University of Saskatchewan researchers J.A. Johnson, K. Burakowska, L.A. Radke and G.B. Penner conducted a study to determine how steam-flaking conditions affect the starch availability of barley grain.
Johnson et al. obtained barley grain from five independent sources for the trial that, which was arranged as a 3 x 3 + 1 factorial, with main effects of steam conditioning duration (five, 20 or 35 minutes) and flaking density (targeting 0.43, 0.34 and 0.25 kg/L) compared with samples that were not processed (control).
The researchers analyzed samples for seven-hour in vitro digestibility, amyloglucosidase reactive soluble starch (AGR) and six-hour amylase reactive insoluble starch (ARIS). Insoluble reactive starch, digestive insoluble starch and predicted ruminal starch digestion (PRSD) were calculated.
According to Johnson et al., actual flaking densities obtained were 0.47 + 0.031 kg per liter for the high treatment, 0.37 + 0.021 kg per liter for the mid treatment and 0.32 + 0.010 kg per liter for the low treatment.
The control barley had less AGR, ARIS, insoluble reactive starch and predicted ruminal starch digestion (P < 0.01) but greater digestive insoluble starch (P < 0.01) relative to flaked barley, the researchers reported.
Extending conditioning duration tended to increase AGR (P = 0.06) but did not affect predicted ruminal starch digestion or seven-hour in vitro digestibility, Johnson et al. said.
They noted, though, that reducing the flaking density increased AGR, which was 9.26%, 12.75% and 21.41% for the high, mid and low treatments, respectively (P < 0.01); ARIS, at 51.15%, 57.26% and 61.52%, respectively (P < 0.01); predicted ruminal starch digestion, at 95.89%, 97.32% and 99.20%, respectively (P < 0.01), and seven-hour starch digestibility, at 86.3%, 83.8% and 78.9%, respectively (P < 0.01).
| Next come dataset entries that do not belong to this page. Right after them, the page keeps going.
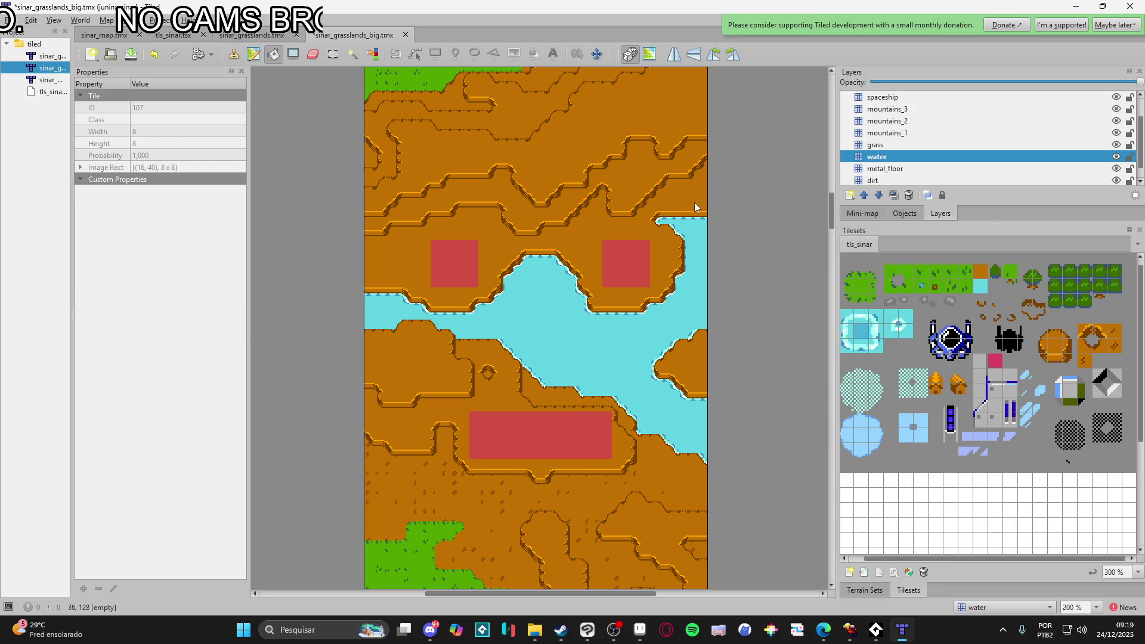
scroll(756, 388, "down", 5)
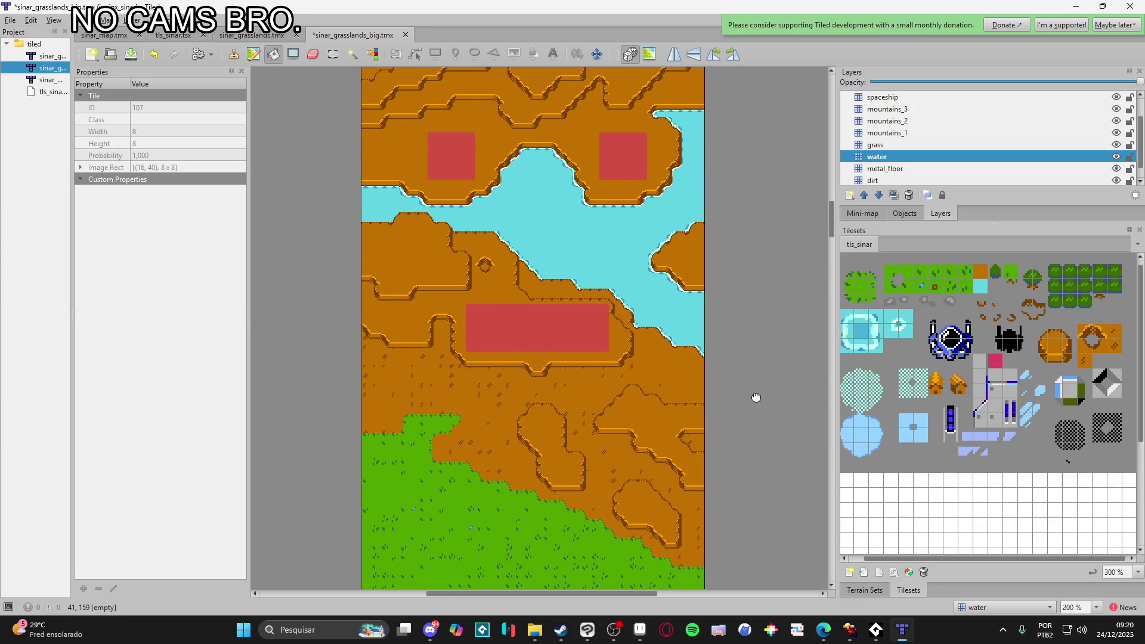
scroll(753, 241, "left", 2)
scroll(749, 436, "down", 10)
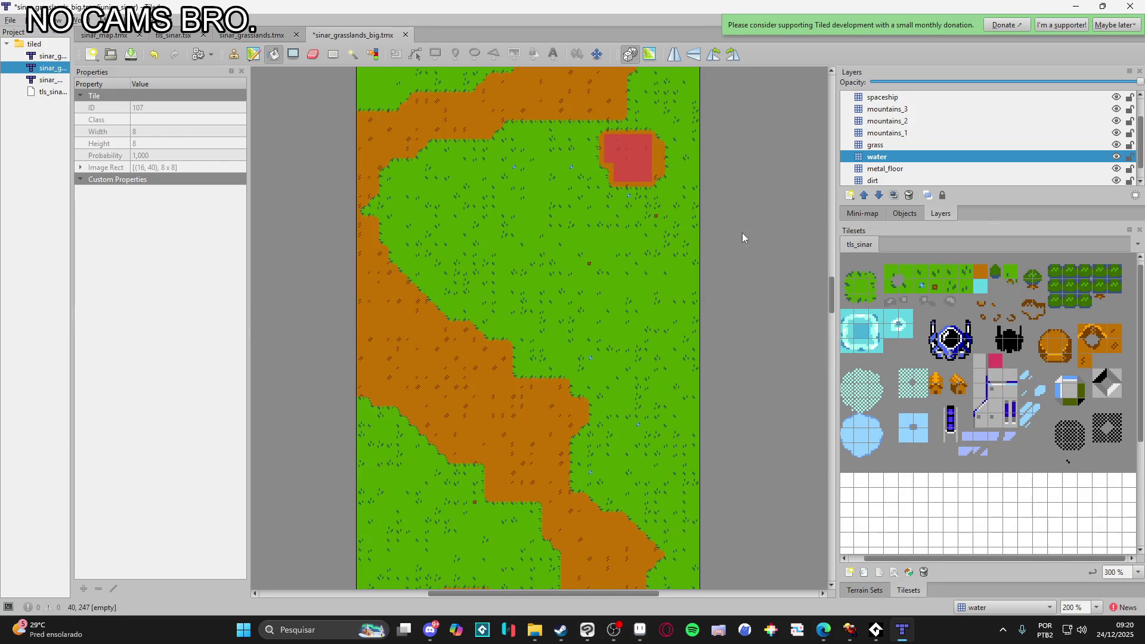
scroll(761, 273, "down", 15)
Johnson et al. concluded that, relative to non-processed barley grain, steam conditioning increased starch reactivity, but conditioning durations of longer than five minutes had minimal additive effects. Also, decreasing the flaking density of steam-flaked barley grain increased its starch reactivity.
The research was published in Applied Animal Science.